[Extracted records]

+ + + + +

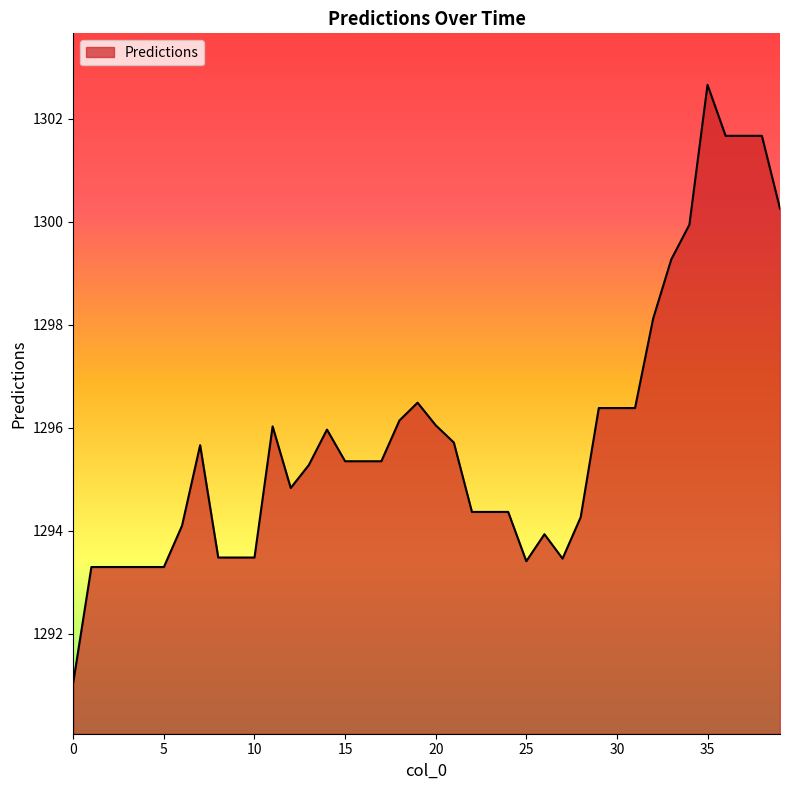

What is the maximum value shown in the chart?

1302.7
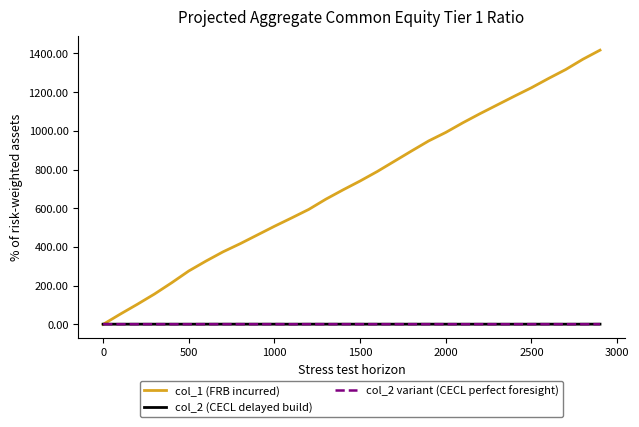

Which series ends up on top after the final intersection of col_1 (FRB incurred) and col_2 (CECL delayed build)?

col_1 (FRB incurred)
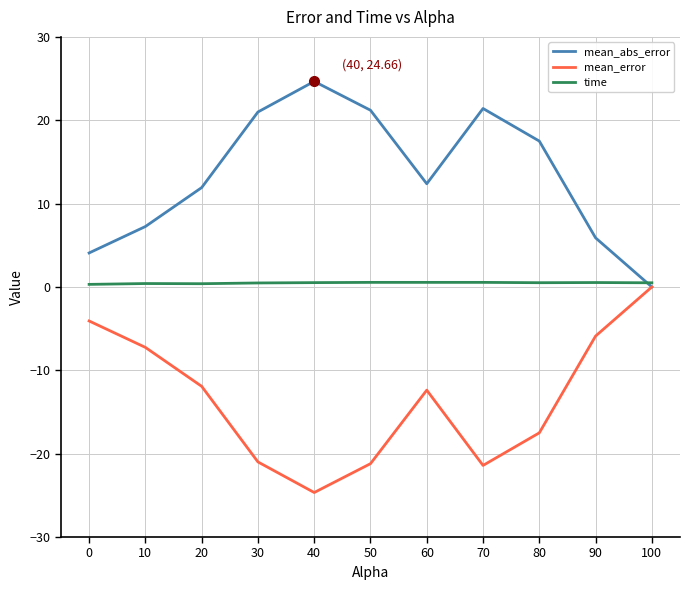

The time series shows 0.6 at 60. True or false?

True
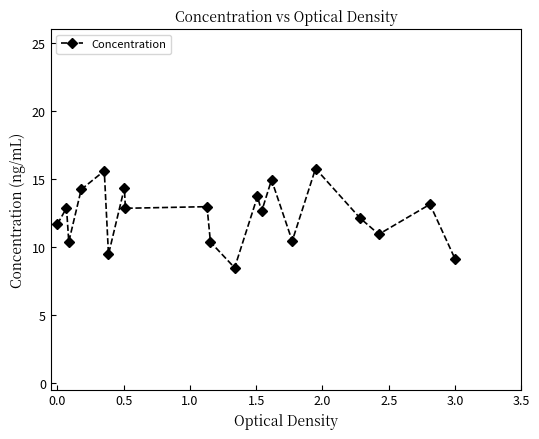

What is the difference between the second highest and second lowest values?

6.5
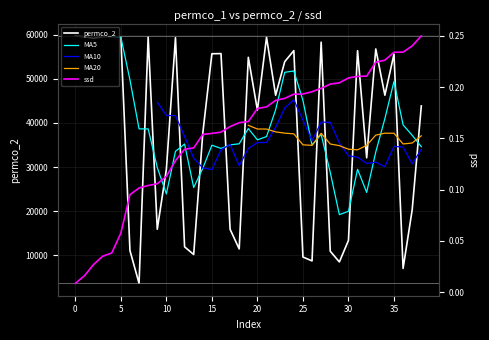

What is the minimum value for permco_2?

3685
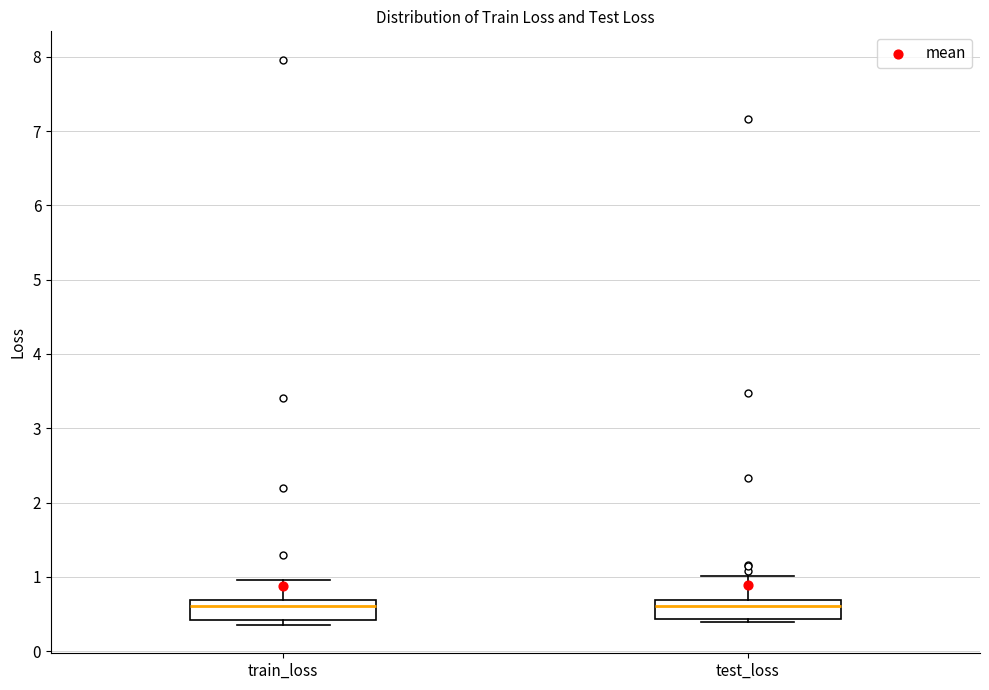

Where does the median line of the box for train_loss sit on the y-axis? The values are not printed on the chart, so give them approximately, as read against the axis.

0.6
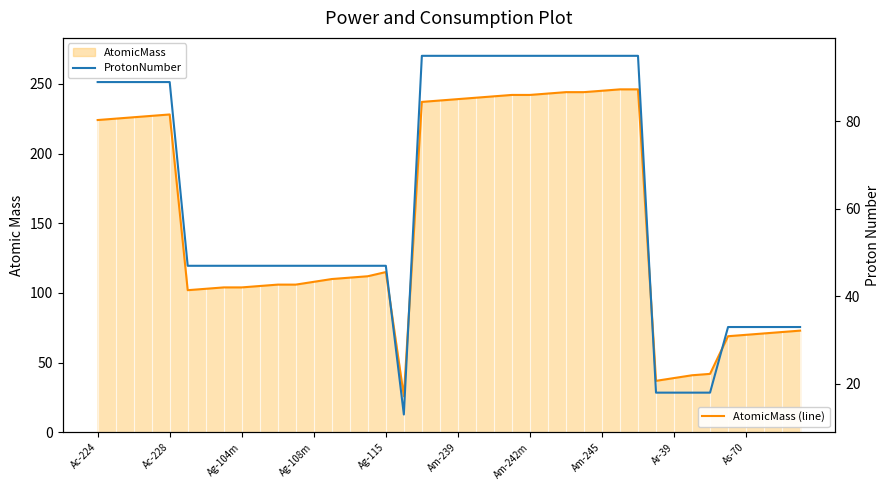

How many values in the ProtonNumber series exceed 47?

18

+ + + + +

◆ **Exercise objective**:
Please update the data above by changing "chart" to "graph" wherever it appears, keeping everything else the same. Leave the pictures out of your answer.

◆ **Expected answer**:
What is the maximum value shown in the graph?

1302.7

Which series ends up on top after the final intersection of col_1 (FRB incurred) and col_2 (CECL delayed build)?

col_1 (FRB incurred)

The time series shows 0.6 at 60. True or false?

True

What is the difference between the second highest and second lowest values?

6.5

What is the minimum value for permco_2?

3685

Where does the median line of the box for train_loss sit on the y-axis? The values are not printed on the graph, so give them approximately, as read against the axis.

0.6

How many values in the ProtonNumber series exceed 47?

18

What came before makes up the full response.